- Work item -
Leave out the pictures and copy the remaining records exactly.

- Saved entries -
┄┄┄┄┄┄┄┄┄┄┄┄┄┄┄┄┄┄┄┄
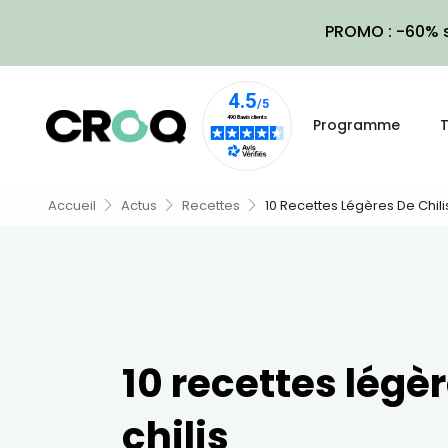
PROMO : -60% s
Programme
T
Accueil
Actus
Recettes
10 Recettes Légères De Chili
10 recettes légè
chilis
┄┄┄┄┄┄┄┄┄┄┄┄┄┄┄┄┄┄┄┄
- Response to this task -
PROMO : -60% s
Programme
T
Accueil
Actus
Recettes
10 Recettes Légères De Chili
10 recettes légè
chilis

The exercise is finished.